* [WHAT YOU SHOULD DO]:
Print everything in the Thirukkural Payanam text from "Original release" down to "students in all.", word for word.

* [DOCUMENT EXTRACT]:
- Genre: Talk Quiz Reality
- Based on: Tirukkuṛaḷ
- Directed by: Thurai Nagarajan
- Presented by: Vijayan
- Country of origin: India
- Original language: Tamil
- No. of seasons: 1
- No. of episodes: 13

Production
- Production location: Tamil Nadu
- Camera setup: Multi-camera
- Running time: approx. 40–45 minutes per episode

Original release
- Network: Vendhar TV
- Release: 5 November 2017 – 28 January 2018

= Thirukkural Payanam =

Thirukkural Payanam is a 2017-2018 Tamil language Quiz reality TV show, that airs on Vendhar TV from 5 November 2017 to 28 January 2018 on every Sunday at 7:00PM (IST) for 13 Episodes. The show about Tirukkuṛaḷ for school and college students in 10 zones: Puducherry, Nellai, Madurai, Chennai, Thiruvarur, Salem, Trichy, Kovai, Vellore and Erode witnessing participation of 1524 students in all.

* [SUPPLIED MATERIAL]:

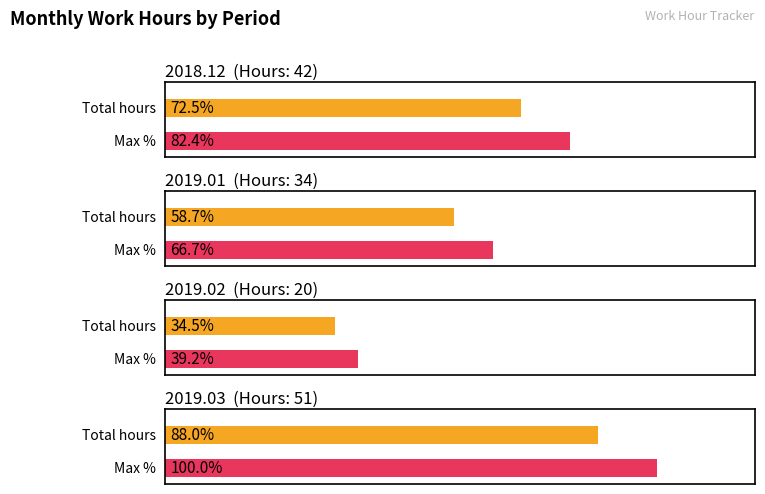

Where does the Average utilization series first go above 42?

2019.03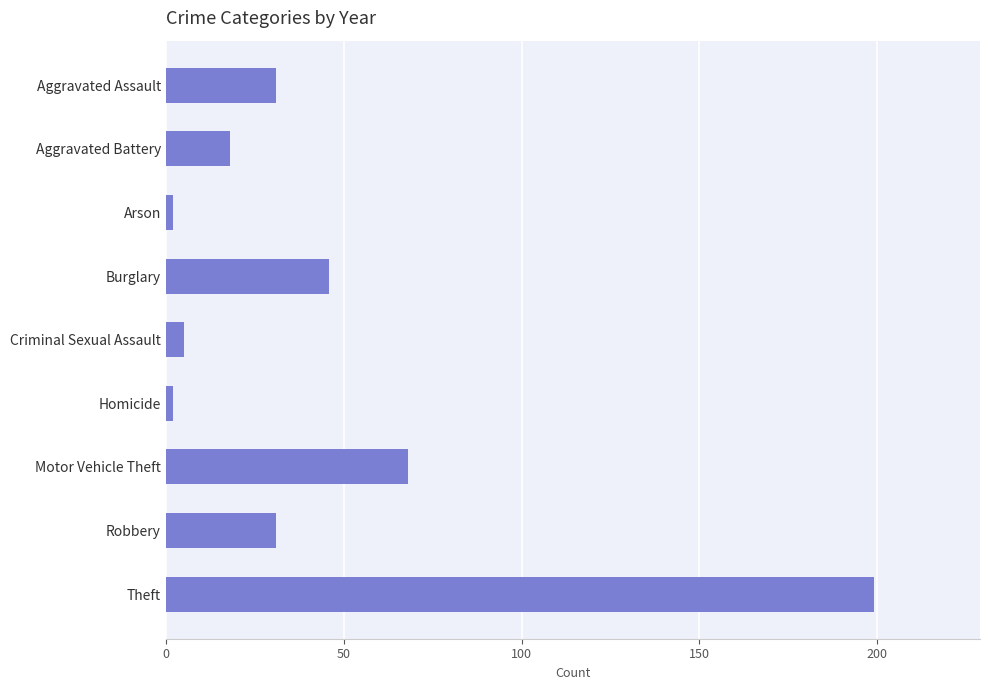

What is the difference between the maximum and minimum values?

197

* [WRITTEN SOLUTION]:
Original release
- Network: Vendhar TV
- Release: 5 November 2017 – 28 January 2018

= Thirukkural Payanam =

Thirukkural Payanam is a 2017-2018 Tamil language Quiz reality TV show, that airs on Vendhar TV from 5 November 2017 to 28 January 2018 on every Sunday at 7:00PM (IST) for 13 Episodes. The show about Tirukkuṛaḷ for school and college students in 10 zones: Puducherry, Nellai, Madurai, Chennai, Thiruvarur, Salem, Trichy, Kovai, Vellore and Erode witnessing participation of 1524 students in all.